Short exercise:
Rewrite the records below with every "collectors" replaced by "collected by", leaving all other text unchanged.

[BEGIN Data supplied]

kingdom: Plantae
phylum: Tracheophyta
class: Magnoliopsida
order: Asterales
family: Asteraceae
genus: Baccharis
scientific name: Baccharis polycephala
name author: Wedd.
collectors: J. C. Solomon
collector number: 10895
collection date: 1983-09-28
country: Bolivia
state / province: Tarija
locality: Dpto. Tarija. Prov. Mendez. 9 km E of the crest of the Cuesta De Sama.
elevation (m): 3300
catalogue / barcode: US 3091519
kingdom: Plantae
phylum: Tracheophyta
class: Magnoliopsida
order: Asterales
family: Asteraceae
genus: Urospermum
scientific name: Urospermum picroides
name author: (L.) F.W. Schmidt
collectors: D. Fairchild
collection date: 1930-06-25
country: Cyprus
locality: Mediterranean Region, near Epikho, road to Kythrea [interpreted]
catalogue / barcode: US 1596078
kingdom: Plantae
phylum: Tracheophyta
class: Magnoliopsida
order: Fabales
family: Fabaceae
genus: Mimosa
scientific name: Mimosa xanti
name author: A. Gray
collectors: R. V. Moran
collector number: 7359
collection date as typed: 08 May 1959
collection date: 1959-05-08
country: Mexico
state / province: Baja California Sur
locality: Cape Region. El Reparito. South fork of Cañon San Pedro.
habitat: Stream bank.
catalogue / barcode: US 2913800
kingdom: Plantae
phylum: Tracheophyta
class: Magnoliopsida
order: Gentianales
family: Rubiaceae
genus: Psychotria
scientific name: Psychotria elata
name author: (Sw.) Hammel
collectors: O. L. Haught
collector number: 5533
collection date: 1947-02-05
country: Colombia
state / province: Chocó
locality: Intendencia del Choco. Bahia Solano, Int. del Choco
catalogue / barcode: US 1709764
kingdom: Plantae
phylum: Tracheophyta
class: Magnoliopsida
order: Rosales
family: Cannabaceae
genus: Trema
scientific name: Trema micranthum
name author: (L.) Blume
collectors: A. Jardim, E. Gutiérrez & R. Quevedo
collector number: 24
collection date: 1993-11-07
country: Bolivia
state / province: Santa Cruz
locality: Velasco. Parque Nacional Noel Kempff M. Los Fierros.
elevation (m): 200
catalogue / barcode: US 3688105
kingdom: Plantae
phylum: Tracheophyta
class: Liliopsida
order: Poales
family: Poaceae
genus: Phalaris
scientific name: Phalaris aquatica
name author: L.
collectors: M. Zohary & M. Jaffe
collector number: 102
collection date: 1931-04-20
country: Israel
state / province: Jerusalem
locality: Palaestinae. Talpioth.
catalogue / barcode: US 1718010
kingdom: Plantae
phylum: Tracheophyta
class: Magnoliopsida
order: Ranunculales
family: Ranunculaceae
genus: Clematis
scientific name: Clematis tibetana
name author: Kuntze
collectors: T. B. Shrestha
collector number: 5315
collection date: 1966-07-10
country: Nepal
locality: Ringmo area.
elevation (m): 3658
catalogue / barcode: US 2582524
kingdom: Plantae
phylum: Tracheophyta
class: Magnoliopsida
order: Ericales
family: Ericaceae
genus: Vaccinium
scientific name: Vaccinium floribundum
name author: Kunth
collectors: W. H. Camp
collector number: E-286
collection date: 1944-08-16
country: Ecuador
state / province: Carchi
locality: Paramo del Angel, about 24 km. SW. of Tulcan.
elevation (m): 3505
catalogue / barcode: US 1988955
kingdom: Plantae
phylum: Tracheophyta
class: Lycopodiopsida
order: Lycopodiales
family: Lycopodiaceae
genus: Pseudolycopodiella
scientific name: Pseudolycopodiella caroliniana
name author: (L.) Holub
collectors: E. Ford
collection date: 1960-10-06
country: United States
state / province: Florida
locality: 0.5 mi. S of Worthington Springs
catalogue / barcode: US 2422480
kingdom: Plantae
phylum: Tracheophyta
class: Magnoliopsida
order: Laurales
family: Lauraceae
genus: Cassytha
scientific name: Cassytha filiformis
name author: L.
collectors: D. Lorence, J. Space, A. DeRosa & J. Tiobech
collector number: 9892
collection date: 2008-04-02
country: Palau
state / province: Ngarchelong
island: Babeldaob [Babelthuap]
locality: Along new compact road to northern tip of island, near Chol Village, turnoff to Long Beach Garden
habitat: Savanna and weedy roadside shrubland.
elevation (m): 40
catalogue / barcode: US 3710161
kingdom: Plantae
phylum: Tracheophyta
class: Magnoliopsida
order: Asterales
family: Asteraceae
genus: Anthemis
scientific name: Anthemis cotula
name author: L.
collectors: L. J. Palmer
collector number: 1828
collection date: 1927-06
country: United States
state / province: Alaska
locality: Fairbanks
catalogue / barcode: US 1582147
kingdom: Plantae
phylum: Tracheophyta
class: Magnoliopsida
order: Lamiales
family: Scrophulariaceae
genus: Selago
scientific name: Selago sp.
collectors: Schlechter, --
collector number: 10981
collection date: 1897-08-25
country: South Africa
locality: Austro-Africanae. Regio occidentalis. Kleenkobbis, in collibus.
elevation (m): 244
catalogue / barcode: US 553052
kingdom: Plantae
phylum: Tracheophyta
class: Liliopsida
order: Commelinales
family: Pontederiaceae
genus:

[END Data supplied]

Response to the task:
kingdom: Plantae
phylum: Tracheophyta
class: Magnoliopsida
order: Asterales
family: Asteraceae
genus: Baccharis
scientific name: Baccharis polycephala
name author: Wedd.
collected by: J. C. Solomon
collector number: 10895
collection date: 1983-09-28
country: Bolivia
state / province: Tarija
locality: Dpto. Tarija. Prov. Mendez. 9 km E of the crest of the Cuesta De Sama.
elevation (m): 3300
catalogue / barcode: US 3091519
kingdom: Plantae
phylum: Tracheophyta
class: Magnoliopsida
order: Asterales
family: Asteraceae
genus: Urospermum
scientific name: Urospermum picroides
name author: (L.) F.W. Schmidt
collected by: D. Fairchild
collection date: 1930-06-25
country: Cyprus
locality: Mediterranean Region, near Epikho, road to Kythrea [interpreted]
catalogue / barcode: US 1596078
kingdom: Plantae
phylum: Tracheophyta
class: Magnoliopsida
order: Fabales
family: Fabaceae
genus: Mimosa
scientific name: Mimosa xanti
name author: A. Gray
collected by: R. V. Moran
collector number: 7359
collection date as typed: 08 May 1959
collection date: 1959-05-08
country: Mexico
state / province: Baja California Sur
locality: Cape Region. El Reparito. South fork of Cañon San Pedro.
habitat: Stream bank.
catalogue / barcode: US 2913800
kingdom: Plantae
phylum: Tracheophyta
class: Magnoliopsida
order: Gentianales
family: Rubiaceae
genus: Psychotria
scientific name: Psychotria elata
name author: (Sw.) Hammel
collected by: O. L. Haught
collector number: 5533
collection date: 1947-02-05
country: Colombia
state / province: Chocó
locality: Intendencia del Choco. Bahia Solano, Int. del Choco
catalogue / barcode: US 1709764
kingdom: Plantae
phylum: Tracheophyta
class: Magnoliopsida
order: Rosales
family: Cannabaceae
genus: Trema
scientific name: Trema micranthum
name author: (L.) Blume
collected by: A. Jardim, E. Gutiérrez & R. Quevedo
collector number: 24
collection date: 1993-11-07
country: Bolivia
state / province: Santa Cruz
locality: Velasco. Parque Nacional Noel Kempff M. Los Fierros.
elevation (m): 200
catalogue / barcode: US 3688105
kingdom: Plantae
phylum: Tracheophyta
class: Liliopsida
order: Poales
family: Poaceae
genus: Phalaris
scientific name: Phalaris aquatica
name author: L.
collected by: M. Zohary & M. Jaffe
collector number: 102
collection date: 1931-04-20
country: Israel
state / province: Jerusalem
locality: Palaestinae. Talpioth.
catalogue / barcode: US 1718010
kingdom: Plantae
phylum: Tracheophyta
class: Magnoliopsida
order: Ranunculales
family: Ranunculaceae
genus: Clematis
scientific name: Clematis tibetana
name author: Kuntze
collected by: T. B. Shrestha
collector number: 5315
collection date: 1966-07-10
country: Nepal
locality: Ringmo area.
elevation (m): 3658
catalogue / barcode: US 2582524
kingdom: Plantae
phylum: Tracheophyta
class: Magnoliopsida
order: Ericales
family: Ericaceae
genus: Vaccinium
scientific name: Vaccinium floribundum
name author: Kunth
collected by: W. H. Camp
collector number: E-286
collection date: 1944-08-16
country: Ecuador
state / province: Carchi
locality: Paramo del Angel, about 24 km. SW. of Tulcan.
elevation (m): 3505
catalogue / barcode: US 1988955
kingdom: Plantae
phylum: Tracheophyta
class: Lycopodiopsida
order: Lycopodiales
family: Lycopodiaceae
genus: Pseudolycopodiella
scientific name: Pseudolycopodiella caroliniana
name author: (L.) Holub
collected by: E. Ford
collection date: 1960-10-06
country: United States
state / province: Florida
locality: 0.5 mi. S of Worthington Springs
catalogue / barcode: US 2422480
kingdom: Plantae
phylum: Tracheophyta
class: Magnoliopsida
order: Laurales
family: Lauraceae
genus: Cassytha
scientific name: Cassytha filiformis
name author: L.
collected by: D. Lorence, J. Space, A. DeRosa & J. Tiobech
collector number: 9892
collection date: 2008-04-02
country: Palau
state / province: Ngarchelong
island: Babeldaob [Babelthuap]
locality: Along new compact road to northern tip of island, near Chol Village, turnoff to Long Beach Garden
habitat: Savanna and weedy roadside shrubland.
elevation (m): 40
catalogue / barcode: US 3710161
kingdom: Plantae
phylum: Tracheophyta
class: Magnoliopsida
order: Asterales
family: Asteraceae
genus: Anthemis
scientific name: Anthemis cotula
name author: L.
collected by: L. J. Palmer
collector number: 1828
collection date: 1927-06
country: United States
state / province: Alaska
locality: Fairbanks
catalogue / barcode: US 1582147
kingdom: Plantae
phylum: Tracheophyta
class: Magnoliopsida
order: Lamiales
family: Scrophulariaceae
genus: Selago
scientific name: Selago sp.
collected by: Schlechter, --
collector number: 10981
collection date: 1897-08-25
country: South Africa
locality: Austro-Africanae. Regio occidentalis. Kleenkobbis, in collibus.
elevation (m): 244
catalogue / barcode: US 553052
kingdom: Plantae
phylum: Tracheophyta
class: Liliopsida
order: Commelinales
family: Pontederiaceae
genus:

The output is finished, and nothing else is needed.